*YOUR INSTRUCTIONS*: In the records below, count every line that contains the word "nodeTag" and report only the total.

(Dataset records)

= Beginning of Section =

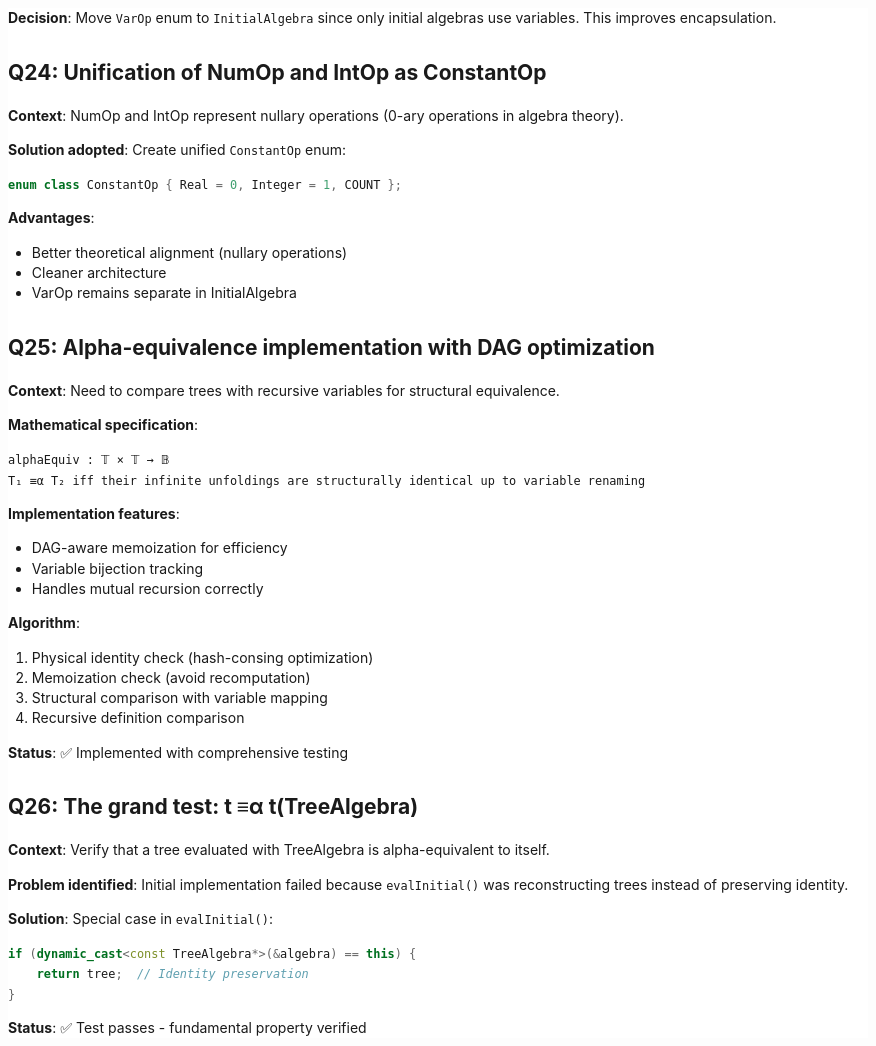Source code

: **Decision**: Move `VarOp` enum to `InitialAlgebra` since only initial algebras use variables. This improves encapsulation.

## Q24: Unification of NumOp and IntOp as ConstantOp

**Context**: NumOp and IntOp represent nullary operations (0-ary operations in algebra theory).

**Solution adopted**: Create unified `ConstantOp` enum:
```cpp
enum class ConstantOp { Real = 0, Integer = 1, COUNT };
```

**Advantages**:
- Better theoretical alignment (nullary operations)
- Cleaner architecture
- VarOp remains separate in InitialAlgebra

## Q25: Alpha-equivalence implementation with DAG optimization

**Context**: Need to compare trees with recursive variables for structural equivalence.

**Mathematical specification**:
```
alphaEquiv : 𝕋 × 𝕋 → 𝔹
T₁ ≡α T₂ iff their infinite unfoldings are structurally identical up to variable renaming
```

**Implementation features**:
- DAG-aware memoization for efficiency
- Variable bijection tracking
- Handles mutual recursion correctly

**Algorithm**:
1. Physical identity check (hash-consing optimization)
2. Memoization check (avoid recomputation)
3. Structural comparison with variable mapping
4. Recursive definition comparison

**Status**: ✅ Implemented with comprehensive testing

## Q26: The grand test: t ≡α t(TreeAlgebra)

**Context**: Verify that a tree evaluated with TreeAlgebra is alpha-equivalent to itself.

**Problem identified**: Initial implementation failed because `evalInitial()` was reconstructing trees instead of preserving identity.

**Solution**: Special case in `evalInitial()`:
```cpp
if (dynamic_cast<const TreeAlgebra*>(&algebra) == this) {
    return tree;  // Identity preservation
}
```

**Status**: ✅ Test passes - fundamental property verified
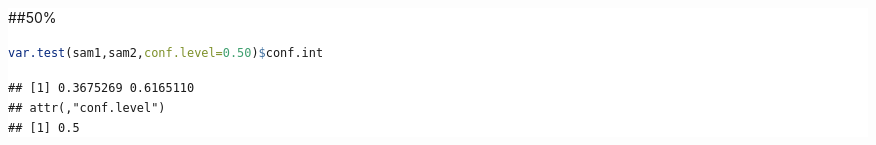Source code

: ##50%

```r
var.test(sam1,sam2,conf.level=0.50)$conf.int 
```

```
## [1] 0.3675269 0.6165110
## attr(,"conf.level")
## [1] 0.5
```






































































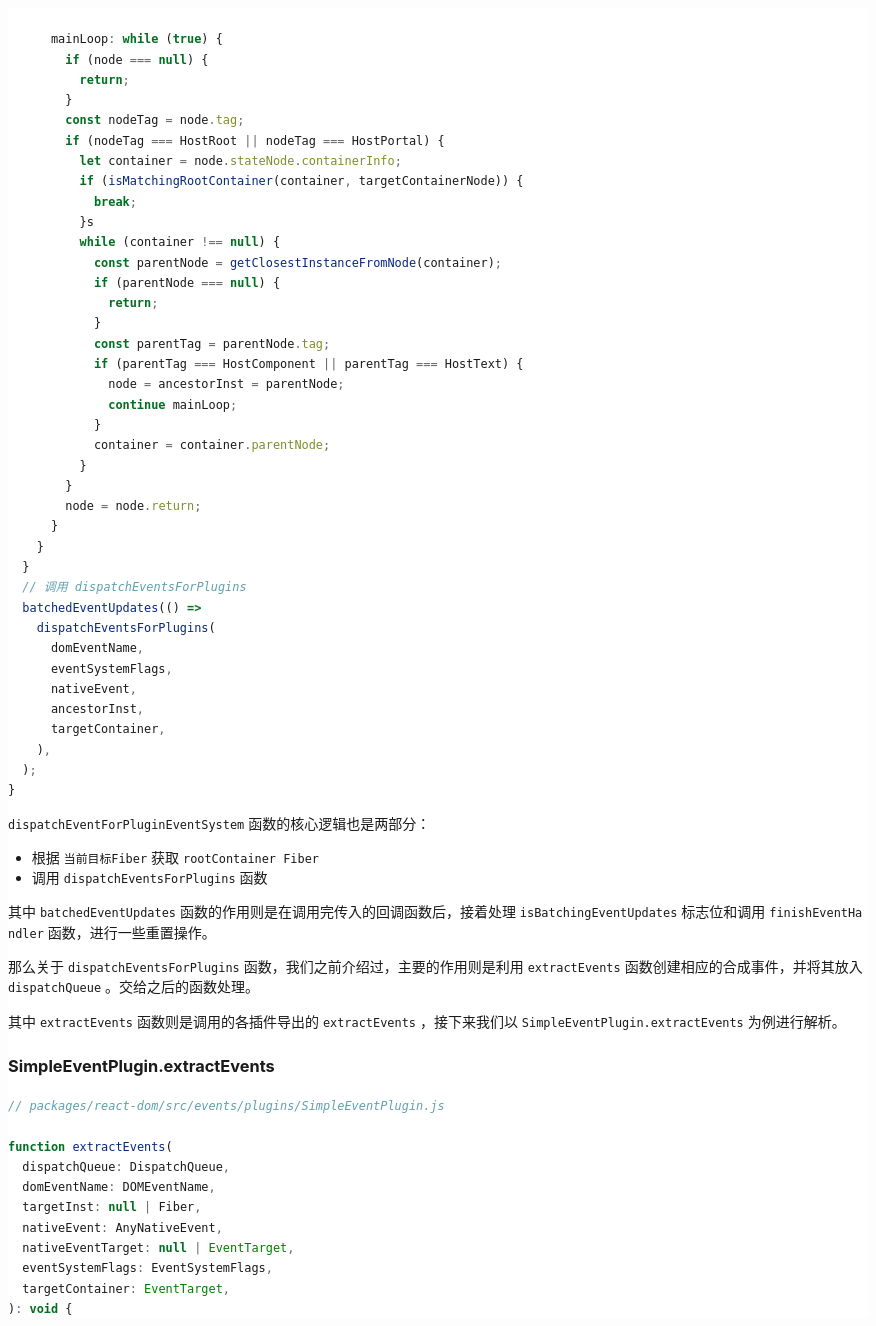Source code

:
```javascript {10,38,50-56}

      mainLoop: while (true) {
        if (node === null) {
          return;
        }
        const nodeTag = node.tag;
        if (nodeTag === HostRoot || nodeTag === HostPortal) {
          let container = node.stateNode.containerInfo;
          if (isMatchingRootContainer(container, targetContainerNode)) {
            break;
          }s
          while (container !== null) {
            const parentNode = getClosestInstanceFromNode(container);
            if (parentNode === null) {
              return;
            }
            const parentTag = parentNode.tag;
            if (parentTag === HostComponent || parentTag === HostText) {
              node = ancestorInst = parentNode;
              continue mainLoop;
            }
            container = container.parentNode;
          }
        }
        node = node.return;
      }
    }
  }
  // 调用 dispatchEventsForPlugins
  batchedEventUpdates(() =>
    dispatchEventsForPlugins(
      domEventName,
      eventSystemFlags,
      nativeEvent,
      ancestorInst,
      targetContainer,
    ),
  );
}
```
`dispatchEventForPluginEventSystem` 函数的核心逻辑也是两部分：
* 根据 `当前目标Fiber` 获取 `rootContainer Fiber`
* 调用 `dispatchEventsForPlugins` 函数

其中 `batchedEventUpdates` 函数的作用则是在调用完传入的回调函数后，接着处理 `isBatchingEventUpdates` 标志位和调用 `finishEventHandler` 函数，进行一些重置操作。

那么关于 `dispatchEventsForPlugins` 函数，我们之前介绍过，主要的作用则是利用 `extractEvents` 函数创建相应的合成事件，并将其放入 `dispatchQueue` 。交给之后的函数处理。

其中 `extractEvents` 函数则是调用的各插件导出的 `extractEvents` ，接下来我们以 `SimpleEventPlugin.extractEvents` 为例进行解析。
### SimpleEventPlugin.extractEvents
```javascript {16-21,28-35,37-44}
// packages/react-dom/src/events/plugins/SimpleEventPlugin.js

function extractEvents(
  dispatchQueue: DispatchQueue,
  domEventName: DOMEventName,
  targetInst: null | Fiber,
  nativeEvent: AnyNativeEvent,
  nativeEventTarget: null | EventTarget,
  eventSystemFlags: EventSystemFlags,
  targetContainer: EventTarget,
): void {
```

= End of Section =

*EXERCISE SOLUTION*: 2